Set the attribute value in your controller (if you have asynchronous content, set the status in the callback of your requests):

$scope.status = 'ready';
Configure the server

Then, we need to handle ugly urls. Redpelicans is fullstack company and I logically choose NodeJS and Express to route ugly urls.

I made an Express middleware to handle ugly urls:

app.use(escapedFragment(__dirname + '/snapshots'));  
The ugly url middleware

This middleware checks if the url contains an escaped fragment (which indicates us that the request came from a crawler) and generate the HTML accordingly:

var escapedFragment = function(snapshotsDir) {  
    var fragment = req.query._escaped_fragment_;
    if (!fragment) return next();

    if (fragment === '' || fragment === '/') fragment = '/home.html';
    if (fragment.charAt(0) !== '/') fragment = '/' + fragment;
    if (fragment.indexOf('.html') == -1) fragment += '.html';

    var snapshotPath = snapshotsDir + fragment;
    if (!fs.existsSync(snapshotPath)) {
        var url = req.protocol + '://' + req.get('Host') + req.originalUrl;
        generateSnapshot(url, snapshotPath, function(err) {
            if (err) res.sendStatus(404);
            res.sendFile(snapshotPath);
        });
    } else {
        try { res.sendFile(snapshotPath); }
        catch (err) { res.send(404); }
    }
};

The generated HTML is saved in a snapshots folder and we check if a given snapshot exists before generate it in order to speed our response time.
It is relevant for us because we use want to index our website with a static content. If you have an AJAX application with very dynamic content, you will have to generate a snapshot for each crawler call.

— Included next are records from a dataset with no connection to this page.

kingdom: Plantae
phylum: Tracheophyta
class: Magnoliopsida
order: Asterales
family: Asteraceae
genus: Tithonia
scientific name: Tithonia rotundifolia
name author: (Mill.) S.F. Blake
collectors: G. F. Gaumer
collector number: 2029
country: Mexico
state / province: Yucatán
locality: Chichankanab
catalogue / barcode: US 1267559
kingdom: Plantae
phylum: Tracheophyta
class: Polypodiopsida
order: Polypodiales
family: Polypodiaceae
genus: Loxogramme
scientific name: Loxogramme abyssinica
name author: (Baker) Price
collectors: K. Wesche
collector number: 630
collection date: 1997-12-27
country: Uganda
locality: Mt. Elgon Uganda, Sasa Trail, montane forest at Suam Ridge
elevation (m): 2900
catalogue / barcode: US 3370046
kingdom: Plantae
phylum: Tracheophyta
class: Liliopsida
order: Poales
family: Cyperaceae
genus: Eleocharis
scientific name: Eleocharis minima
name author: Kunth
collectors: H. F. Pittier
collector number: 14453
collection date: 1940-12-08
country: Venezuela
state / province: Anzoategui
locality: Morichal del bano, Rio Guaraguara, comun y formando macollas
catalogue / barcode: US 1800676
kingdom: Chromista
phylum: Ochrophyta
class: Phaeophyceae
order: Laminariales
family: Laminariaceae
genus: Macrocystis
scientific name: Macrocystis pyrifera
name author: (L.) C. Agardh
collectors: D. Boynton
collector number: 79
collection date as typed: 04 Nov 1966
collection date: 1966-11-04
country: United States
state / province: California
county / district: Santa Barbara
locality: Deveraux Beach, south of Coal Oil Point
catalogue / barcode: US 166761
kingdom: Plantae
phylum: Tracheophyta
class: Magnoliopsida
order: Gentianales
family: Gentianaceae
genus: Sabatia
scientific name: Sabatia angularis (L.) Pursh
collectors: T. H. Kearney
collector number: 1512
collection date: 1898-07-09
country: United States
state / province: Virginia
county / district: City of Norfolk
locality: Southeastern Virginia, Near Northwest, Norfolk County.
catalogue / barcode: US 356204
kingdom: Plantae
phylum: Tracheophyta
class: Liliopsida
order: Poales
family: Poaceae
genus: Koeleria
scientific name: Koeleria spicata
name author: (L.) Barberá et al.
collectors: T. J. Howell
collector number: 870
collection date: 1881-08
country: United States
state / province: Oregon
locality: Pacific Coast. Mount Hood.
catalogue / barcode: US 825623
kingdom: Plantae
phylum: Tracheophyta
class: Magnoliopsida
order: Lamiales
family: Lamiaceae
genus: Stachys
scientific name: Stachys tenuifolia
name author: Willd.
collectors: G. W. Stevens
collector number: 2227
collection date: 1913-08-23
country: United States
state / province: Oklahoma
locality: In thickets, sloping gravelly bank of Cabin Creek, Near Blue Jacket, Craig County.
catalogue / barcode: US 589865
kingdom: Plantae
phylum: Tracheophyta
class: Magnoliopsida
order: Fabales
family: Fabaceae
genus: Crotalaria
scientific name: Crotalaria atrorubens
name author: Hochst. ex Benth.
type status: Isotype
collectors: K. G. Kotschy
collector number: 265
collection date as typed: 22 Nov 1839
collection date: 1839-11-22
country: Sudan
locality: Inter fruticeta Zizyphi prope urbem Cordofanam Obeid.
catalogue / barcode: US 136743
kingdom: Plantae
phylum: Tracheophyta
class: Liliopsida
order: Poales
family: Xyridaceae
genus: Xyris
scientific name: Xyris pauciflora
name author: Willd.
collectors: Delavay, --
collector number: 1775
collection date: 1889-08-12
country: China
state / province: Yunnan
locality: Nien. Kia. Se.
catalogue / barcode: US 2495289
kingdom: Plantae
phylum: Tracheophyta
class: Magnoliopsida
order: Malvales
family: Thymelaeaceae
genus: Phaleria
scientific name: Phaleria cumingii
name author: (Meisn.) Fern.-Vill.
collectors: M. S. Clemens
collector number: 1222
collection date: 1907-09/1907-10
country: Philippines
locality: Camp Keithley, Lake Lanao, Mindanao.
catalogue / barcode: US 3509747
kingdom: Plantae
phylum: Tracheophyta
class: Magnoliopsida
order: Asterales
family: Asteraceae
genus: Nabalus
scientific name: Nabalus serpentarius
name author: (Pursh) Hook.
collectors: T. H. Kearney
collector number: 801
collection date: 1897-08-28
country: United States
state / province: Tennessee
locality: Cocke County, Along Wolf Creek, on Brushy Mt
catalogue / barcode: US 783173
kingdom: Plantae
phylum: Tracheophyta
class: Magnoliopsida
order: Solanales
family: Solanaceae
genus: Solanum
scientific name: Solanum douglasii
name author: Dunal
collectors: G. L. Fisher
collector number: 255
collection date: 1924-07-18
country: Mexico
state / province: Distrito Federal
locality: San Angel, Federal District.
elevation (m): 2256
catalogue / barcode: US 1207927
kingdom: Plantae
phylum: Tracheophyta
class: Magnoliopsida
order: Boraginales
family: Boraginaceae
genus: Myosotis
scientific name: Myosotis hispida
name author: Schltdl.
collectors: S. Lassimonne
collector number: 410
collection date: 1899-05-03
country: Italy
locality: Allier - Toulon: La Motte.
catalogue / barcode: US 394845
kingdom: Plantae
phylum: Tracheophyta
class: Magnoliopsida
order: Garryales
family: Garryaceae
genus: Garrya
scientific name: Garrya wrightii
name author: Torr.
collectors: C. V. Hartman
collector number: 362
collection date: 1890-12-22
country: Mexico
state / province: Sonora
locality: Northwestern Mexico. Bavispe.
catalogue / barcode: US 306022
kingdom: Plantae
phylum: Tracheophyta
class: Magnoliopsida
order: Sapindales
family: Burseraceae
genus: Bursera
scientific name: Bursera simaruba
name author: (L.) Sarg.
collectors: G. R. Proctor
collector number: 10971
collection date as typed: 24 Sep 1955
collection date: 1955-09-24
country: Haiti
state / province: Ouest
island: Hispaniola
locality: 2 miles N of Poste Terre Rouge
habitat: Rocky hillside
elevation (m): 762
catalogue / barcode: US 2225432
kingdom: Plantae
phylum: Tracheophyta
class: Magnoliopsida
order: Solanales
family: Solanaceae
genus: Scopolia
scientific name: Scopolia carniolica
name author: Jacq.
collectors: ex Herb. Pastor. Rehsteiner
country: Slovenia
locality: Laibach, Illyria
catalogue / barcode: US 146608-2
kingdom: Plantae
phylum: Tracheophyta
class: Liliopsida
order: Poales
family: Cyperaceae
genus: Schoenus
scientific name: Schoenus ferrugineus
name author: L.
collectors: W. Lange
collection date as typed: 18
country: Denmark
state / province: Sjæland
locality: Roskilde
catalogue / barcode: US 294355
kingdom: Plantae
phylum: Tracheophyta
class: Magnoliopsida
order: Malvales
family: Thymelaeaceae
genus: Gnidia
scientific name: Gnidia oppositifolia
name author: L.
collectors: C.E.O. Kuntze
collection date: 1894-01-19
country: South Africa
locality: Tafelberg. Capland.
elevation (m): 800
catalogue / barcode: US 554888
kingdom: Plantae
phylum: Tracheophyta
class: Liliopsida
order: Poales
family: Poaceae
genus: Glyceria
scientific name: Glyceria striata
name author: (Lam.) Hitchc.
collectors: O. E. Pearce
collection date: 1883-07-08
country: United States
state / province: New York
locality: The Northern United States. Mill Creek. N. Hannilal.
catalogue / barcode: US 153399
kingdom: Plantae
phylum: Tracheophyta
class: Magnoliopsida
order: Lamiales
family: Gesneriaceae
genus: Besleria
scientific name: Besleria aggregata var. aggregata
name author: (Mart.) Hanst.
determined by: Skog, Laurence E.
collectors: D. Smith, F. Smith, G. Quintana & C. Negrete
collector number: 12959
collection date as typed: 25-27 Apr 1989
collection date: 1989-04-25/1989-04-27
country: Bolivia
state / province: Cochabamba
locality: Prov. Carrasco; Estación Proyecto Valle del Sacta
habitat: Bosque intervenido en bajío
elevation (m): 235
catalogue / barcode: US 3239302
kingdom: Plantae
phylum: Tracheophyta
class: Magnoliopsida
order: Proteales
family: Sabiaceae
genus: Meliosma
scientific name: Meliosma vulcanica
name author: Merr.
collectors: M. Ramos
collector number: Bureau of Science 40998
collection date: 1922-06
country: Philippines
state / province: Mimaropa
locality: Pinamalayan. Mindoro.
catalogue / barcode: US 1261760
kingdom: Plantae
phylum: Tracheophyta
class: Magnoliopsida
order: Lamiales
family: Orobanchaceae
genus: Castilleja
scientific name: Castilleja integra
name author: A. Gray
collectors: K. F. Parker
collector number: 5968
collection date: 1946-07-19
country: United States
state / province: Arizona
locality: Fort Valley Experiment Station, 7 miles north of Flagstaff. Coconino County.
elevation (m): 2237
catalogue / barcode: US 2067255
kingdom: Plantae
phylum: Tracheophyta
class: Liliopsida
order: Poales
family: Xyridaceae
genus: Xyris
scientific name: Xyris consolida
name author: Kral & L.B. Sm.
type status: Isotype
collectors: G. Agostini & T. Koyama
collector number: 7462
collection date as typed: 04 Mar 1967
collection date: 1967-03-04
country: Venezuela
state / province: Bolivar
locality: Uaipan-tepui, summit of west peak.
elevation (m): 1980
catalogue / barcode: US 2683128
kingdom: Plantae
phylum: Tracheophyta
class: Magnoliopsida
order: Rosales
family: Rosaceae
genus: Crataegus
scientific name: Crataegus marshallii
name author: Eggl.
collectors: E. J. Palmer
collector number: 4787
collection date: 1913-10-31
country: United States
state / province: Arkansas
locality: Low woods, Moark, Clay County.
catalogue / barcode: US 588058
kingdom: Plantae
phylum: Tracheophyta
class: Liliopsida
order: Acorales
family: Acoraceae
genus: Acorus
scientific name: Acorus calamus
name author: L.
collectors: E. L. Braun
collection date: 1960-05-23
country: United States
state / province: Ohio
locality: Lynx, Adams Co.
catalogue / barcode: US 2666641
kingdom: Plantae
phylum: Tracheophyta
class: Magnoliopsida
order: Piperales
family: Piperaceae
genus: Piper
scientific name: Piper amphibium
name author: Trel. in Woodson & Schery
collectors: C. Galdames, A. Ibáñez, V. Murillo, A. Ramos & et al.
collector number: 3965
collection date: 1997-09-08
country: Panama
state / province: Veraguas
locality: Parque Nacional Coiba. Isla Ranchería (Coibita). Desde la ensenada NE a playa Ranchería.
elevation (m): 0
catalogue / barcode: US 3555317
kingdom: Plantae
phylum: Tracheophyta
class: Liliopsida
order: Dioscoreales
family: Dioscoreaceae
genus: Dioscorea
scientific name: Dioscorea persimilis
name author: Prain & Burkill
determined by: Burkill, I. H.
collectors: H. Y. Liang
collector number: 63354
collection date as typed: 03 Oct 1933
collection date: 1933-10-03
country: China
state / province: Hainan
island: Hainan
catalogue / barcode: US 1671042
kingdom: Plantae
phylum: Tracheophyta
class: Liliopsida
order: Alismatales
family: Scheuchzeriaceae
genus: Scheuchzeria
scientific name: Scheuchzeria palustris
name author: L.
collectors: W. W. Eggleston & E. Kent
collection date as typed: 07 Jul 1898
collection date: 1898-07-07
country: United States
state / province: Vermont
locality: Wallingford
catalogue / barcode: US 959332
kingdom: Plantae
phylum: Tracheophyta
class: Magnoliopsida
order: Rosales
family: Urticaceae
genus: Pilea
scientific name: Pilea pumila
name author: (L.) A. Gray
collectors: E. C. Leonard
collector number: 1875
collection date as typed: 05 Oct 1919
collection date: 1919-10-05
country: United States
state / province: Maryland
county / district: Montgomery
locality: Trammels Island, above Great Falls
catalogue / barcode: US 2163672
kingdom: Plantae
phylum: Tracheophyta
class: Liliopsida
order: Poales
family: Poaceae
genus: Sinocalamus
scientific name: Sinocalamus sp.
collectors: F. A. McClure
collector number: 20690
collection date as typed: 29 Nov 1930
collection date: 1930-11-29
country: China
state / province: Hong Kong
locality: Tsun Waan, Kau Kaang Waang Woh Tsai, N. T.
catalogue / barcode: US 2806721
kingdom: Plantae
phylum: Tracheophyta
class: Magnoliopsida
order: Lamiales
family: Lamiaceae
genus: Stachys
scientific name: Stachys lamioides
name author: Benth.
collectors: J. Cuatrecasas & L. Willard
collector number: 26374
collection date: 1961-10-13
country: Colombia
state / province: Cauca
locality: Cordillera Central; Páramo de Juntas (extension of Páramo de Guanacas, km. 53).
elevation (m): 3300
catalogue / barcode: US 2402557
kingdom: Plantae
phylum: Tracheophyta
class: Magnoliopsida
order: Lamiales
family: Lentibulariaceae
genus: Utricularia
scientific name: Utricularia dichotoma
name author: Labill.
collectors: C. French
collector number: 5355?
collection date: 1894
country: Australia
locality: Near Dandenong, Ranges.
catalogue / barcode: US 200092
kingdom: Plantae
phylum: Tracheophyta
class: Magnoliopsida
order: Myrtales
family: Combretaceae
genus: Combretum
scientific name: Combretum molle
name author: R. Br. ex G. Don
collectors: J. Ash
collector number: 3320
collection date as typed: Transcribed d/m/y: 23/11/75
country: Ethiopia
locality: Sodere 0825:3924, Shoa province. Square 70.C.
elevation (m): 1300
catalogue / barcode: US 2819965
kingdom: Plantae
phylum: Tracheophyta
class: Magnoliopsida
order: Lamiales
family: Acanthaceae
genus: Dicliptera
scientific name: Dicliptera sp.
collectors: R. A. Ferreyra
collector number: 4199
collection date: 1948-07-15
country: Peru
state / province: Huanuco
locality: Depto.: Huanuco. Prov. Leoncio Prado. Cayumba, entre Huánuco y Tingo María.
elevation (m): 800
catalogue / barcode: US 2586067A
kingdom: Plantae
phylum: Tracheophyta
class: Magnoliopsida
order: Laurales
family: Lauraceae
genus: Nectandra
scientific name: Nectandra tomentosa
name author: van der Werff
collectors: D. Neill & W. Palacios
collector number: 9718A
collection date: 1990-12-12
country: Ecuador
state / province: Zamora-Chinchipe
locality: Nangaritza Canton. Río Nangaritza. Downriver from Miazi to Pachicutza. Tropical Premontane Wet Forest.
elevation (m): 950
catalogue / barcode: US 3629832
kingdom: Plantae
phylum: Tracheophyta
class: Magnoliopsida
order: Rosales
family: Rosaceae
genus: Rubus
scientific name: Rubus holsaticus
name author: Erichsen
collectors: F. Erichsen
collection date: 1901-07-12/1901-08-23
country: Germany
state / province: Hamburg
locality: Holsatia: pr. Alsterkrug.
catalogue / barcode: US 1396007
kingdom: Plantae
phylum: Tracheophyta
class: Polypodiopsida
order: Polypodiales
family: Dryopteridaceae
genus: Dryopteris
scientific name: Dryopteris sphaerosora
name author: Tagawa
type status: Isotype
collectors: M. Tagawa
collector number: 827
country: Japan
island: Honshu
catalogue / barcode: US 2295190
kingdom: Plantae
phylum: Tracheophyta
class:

Generate the HTML with PhantomJS

The workflow is quite simple, we request the page through PhantomJS and wait for the ready flag. Then, we store the HTML (you can also send it directly).

var generateSnapshot = function(url, snapshotPath, cb) {  
    if (!url || !url.length) return;
    url = url.replace('?_escaped_fragment_=', '#!');

    phantom.create(function (ph) {
        ph.createPage(function (page) {
            page.open(url, function (status) {
                if (status != 'success') {
                    return cb(new Error('Unable to open ' + url));
                }

                async.retry(3, getHTML, function(err, html) {
                    if (err) {
                        return cb(new Error('Unable to get html of page at ' + url));
                    }

                    fs.writeFile(snapshotPath, html, function(err) {
                        if (err) return cb(err);
                        ph.exit();
                        cb();
                    });
                });

                function getHTML(cb, result) {
                    page.evaluate(function() {
                        var html = document.getElementsByTagName('body')[0];
                          , ready = html.getAttribute('data-status');
                        return ready == 'ready'
                            ? document.getElementsByTagName('html')[0].outerHTML
                            : false;
                    }, function(result) {
                        if (result === false) {
                            // add a delay to make tries more relevant
                            return cb(new Error('Page not ready'));
                        }
                        cb(null, result);
                    });
                }
            });
        });
    });
};

This is all you need to index your AngularJS application.
I recommend to also add a sitemap to let the crawlers know what they have to index.

Through this article, I describe a solution for indexing an AJAX application within the context of AngularJS and NodeJS. The concept can be applied with another technologies. I hope you enjoyed reading this article.